AN exhibition of Zarina Hashmi, a Delhi artist, is being held at Chitrakoot Galley till April 30.  Comprising what is termed "aesthetic paper works", the display is by arrangement with Art Heritage, an organization based in the capital.

All involve paper surfaces, from unusual ones to those that seem to be hand-made and of coarse textures.  Occasionally, this is adopted to simulate sculpture, like relief pictures, by giving an impression of the thickness of the material.

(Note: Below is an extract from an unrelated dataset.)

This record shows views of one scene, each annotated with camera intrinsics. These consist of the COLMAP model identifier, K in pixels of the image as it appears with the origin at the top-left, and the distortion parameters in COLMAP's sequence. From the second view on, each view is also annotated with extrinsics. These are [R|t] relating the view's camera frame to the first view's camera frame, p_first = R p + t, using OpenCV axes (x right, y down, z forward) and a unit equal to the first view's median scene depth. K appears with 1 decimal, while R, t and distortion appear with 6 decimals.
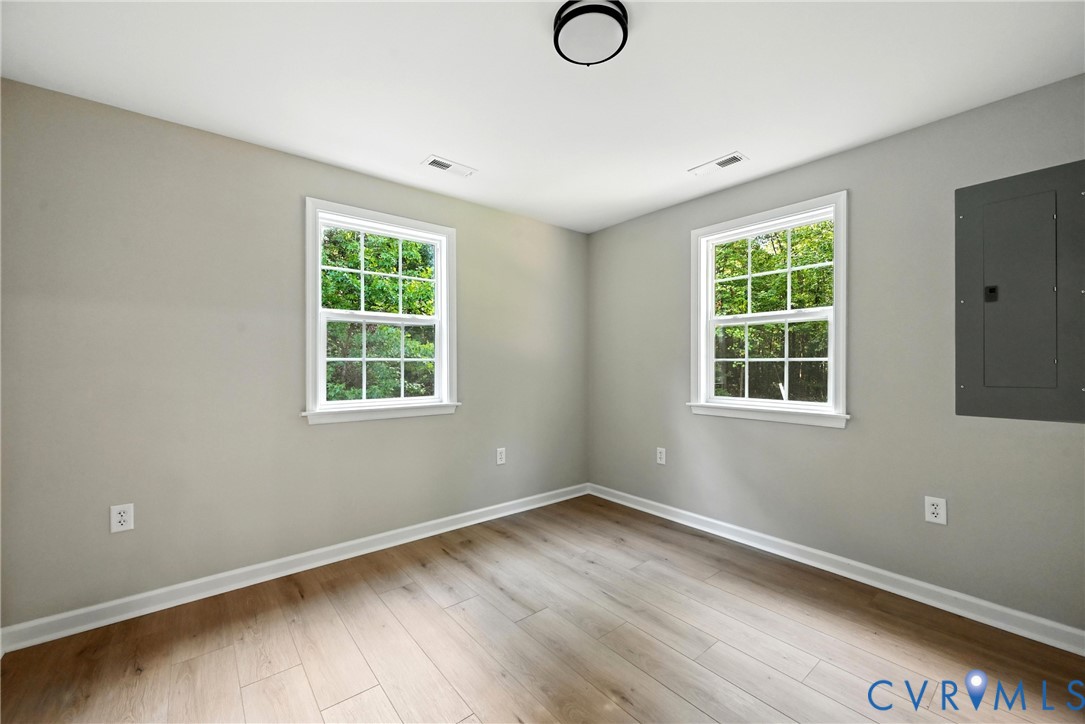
lens RADIAL K [[430.4, 0, 544.9], [0, 430.4, 361.3], [0, 0, 1]] dist [-0.001483, -0.000197]
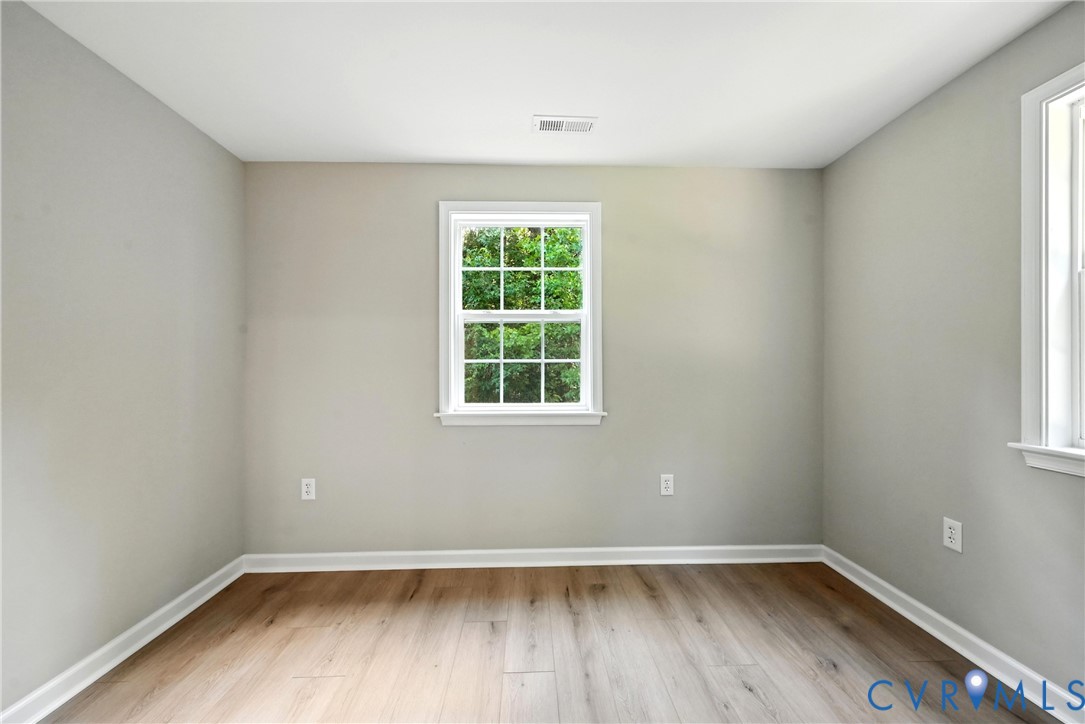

The compositions are unusual——so spare, reticent and emblematic that the viewer may be unsure of his response.  It can be anger or bemusement, the lack of ample motifs leading to the feeling that it is all pointless, or to a sense of joke perpetrated by such bareness.  But, really, the exercises are a search for alternatives in style, for an expression at once distinct from routine manners.  Elemental abstraction coupled with an air of history, specifically of Mughal and Rajasthani architecture, is what gives form to the pictures.  One even breathes nature with its scored slate-black shape suggesting both a sea shell and a fossil leaf.  There are reminders of the American minimalists on the one hand and of Paul Klee on the other, most works made up of ranks of house-like figures or embossed motifs together with lines of perforations.

(The Telegraph 29.4.86)

Pleasing patterns

The Chitrakoot Gallery is currently exhibiting 'Aesthetic Paper Works' of Zarina Hashmi.  Most of her works are basically visually pleasing graphics in embossed papier mache.  Besides these, there are straightforward lithographs and, finally, mixed media of embossing and papier colle.

Motifs are often repeated.  Sets of triangles are arranged in rows to look like thatched huts; a couple of exhibits are simply superimpositions of rectangular shapes which, in effect, look like mazes.

In each of Hashmi's works, objects have been grouped together to form patterns rather than for any deeper creative need or symbolism.  Apparently pleasing visuals, they have, perhaps, a tinge of haptic pleasure—soft footfalls in the corridors of aesthetics.  The exhibition will remain open till April 30.